_EXTRACT_.
>>>>>
Insider: Velothon – Stage 2 – Glass House Mountains

A well-deserved sleep in and a stunning route around the Glass House Mountains made for Stage 2 at Velothon Sunshine Coast. The primarily flat 88km route featured a sting in the tail which would ensure all riders arrived at the finish well and truly spent.

Words: Alex Malone

A well-deserved sleep in and a stunning route around the Glass House Mountains made for Stage 2 at Velothon Sunshine Coast. The primarily flat 88km route featured a sting in the tail which would ensure all riders arrived at the finish well and truly spent

The opening day of Velothon offered a glimpse of the Glass House Mountains, a selection of 13 volcanic hills abruptly rising from the Sunshine Coast landscape. Yesterday we spotted them from high above the hills while today, the bunch would ride alongside. However, unlike the fast-paced ride of Stage 1, the second day was set to be a more relaxed affair.

A 88km kilometre stage starting kicking off from Caloundra would take the 370-strong peloton inland. The roll out from Moffat Beach feeling like a well-oiled weekend bunch ride, with a meandering route that would pose little difficultly through Beewah, Beerburrum and Landsborough. On arrival at Eudlo, the leisurely ride would cease as a selection of short and sharp hills littered the final 25km into Woombye.

The short and punchy finale would well and truly shake things up with a new overall leader in the men’s category, some fresh faces in the stage results and an unshakeable Lucy Coldwell solidifying her position at the top of the female standings.

Glass House jaunt

Content with following the wheels and warming the tired Day 1 legs, the pace remained suitably moderate until the first spring point along Old Gympie Road at the 43km mark. The time to admire the surrounding Glass House Mountains was rapidly coming to a close as the 26 million-year-old rocks whizzed by with every passing kilometre.
<<<<<
_REQUIRED TASKS_.
1. Reproduce the passage of the Velothon stage report from "The short and" up to and including "every passing kilometre.".
2. Answer these questions using the Velothon stage report:
(a) How long was the Stage 2 route?
(b) How many volcanic hills make up the Glass House Mountains?
(c) Which rider strengthened her hold on first place in the female standings?
The lines after this report are separate material and have no connection to it.

_DATA EXTRACT_.
>>>>>
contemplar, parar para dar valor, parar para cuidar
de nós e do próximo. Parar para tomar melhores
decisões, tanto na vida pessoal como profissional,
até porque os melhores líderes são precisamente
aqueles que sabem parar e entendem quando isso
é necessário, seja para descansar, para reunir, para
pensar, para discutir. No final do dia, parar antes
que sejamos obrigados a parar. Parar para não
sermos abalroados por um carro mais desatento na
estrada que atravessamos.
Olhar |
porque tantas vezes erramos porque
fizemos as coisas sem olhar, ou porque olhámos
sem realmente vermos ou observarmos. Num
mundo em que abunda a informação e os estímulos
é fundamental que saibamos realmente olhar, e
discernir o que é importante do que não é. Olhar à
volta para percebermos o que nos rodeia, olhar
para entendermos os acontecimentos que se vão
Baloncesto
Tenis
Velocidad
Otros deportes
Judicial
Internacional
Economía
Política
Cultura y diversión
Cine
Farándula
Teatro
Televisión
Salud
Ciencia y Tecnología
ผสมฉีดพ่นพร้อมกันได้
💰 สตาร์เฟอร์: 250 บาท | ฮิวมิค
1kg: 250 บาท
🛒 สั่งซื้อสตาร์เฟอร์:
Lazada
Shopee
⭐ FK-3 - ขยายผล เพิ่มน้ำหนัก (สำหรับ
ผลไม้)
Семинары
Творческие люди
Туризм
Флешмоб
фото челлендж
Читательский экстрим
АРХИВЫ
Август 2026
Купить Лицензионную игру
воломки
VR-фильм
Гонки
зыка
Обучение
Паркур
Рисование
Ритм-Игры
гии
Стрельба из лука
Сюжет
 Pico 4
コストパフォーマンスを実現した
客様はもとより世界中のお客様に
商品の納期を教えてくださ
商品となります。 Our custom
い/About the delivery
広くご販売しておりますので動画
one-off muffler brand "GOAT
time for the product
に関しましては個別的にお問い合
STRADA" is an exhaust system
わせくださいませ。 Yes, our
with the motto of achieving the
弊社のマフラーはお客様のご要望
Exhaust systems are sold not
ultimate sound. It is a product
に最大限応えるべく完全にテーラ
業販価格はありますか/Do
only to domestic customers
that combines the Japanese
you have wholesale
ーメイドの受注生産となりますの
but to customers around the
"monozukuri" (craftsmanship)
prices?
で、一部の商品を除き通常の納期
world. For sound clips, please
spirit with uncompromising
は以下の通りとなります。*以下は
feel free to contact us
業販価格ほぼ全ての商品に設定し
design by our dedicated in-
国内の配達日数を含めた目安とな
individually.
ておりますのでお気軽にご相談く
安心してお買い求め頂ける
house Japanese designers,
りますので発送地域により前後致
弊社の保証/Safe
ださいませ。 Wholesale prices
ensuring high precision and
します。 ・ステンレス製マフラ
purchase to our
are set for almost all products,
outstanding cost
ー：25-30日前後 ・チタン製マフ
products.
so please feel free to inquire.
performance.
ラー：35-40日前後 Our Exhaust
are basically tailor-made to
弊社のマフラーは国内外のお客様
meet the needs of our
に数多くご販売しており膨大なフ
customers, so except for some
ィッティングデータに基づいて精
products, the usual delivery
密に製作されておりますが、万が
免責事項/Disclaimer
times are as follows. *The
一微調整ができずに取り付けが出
<<<<<
_RESPONSES_.
1.
The short and punchy finale would well and truly shake things up with a new overall leader in the men’s category, some fresh faces in the stage results and an unshakeable Lucy Coldwell solidifying her position at the top of the female standings.

Glass House jaunt

Content with following the wheels and warming the tired Day 1 legs, the pace remained suitably moderate until the first spring point along Old Gympie Road at the 43km mark. The time to admire the surrounding Glass House Mountains was rapidly coming to a close as the 26 million-year-old rocks whizzed by with every passing kilometre.

2.
(a) 88km
(b) 13
(c) Lucy Coldwell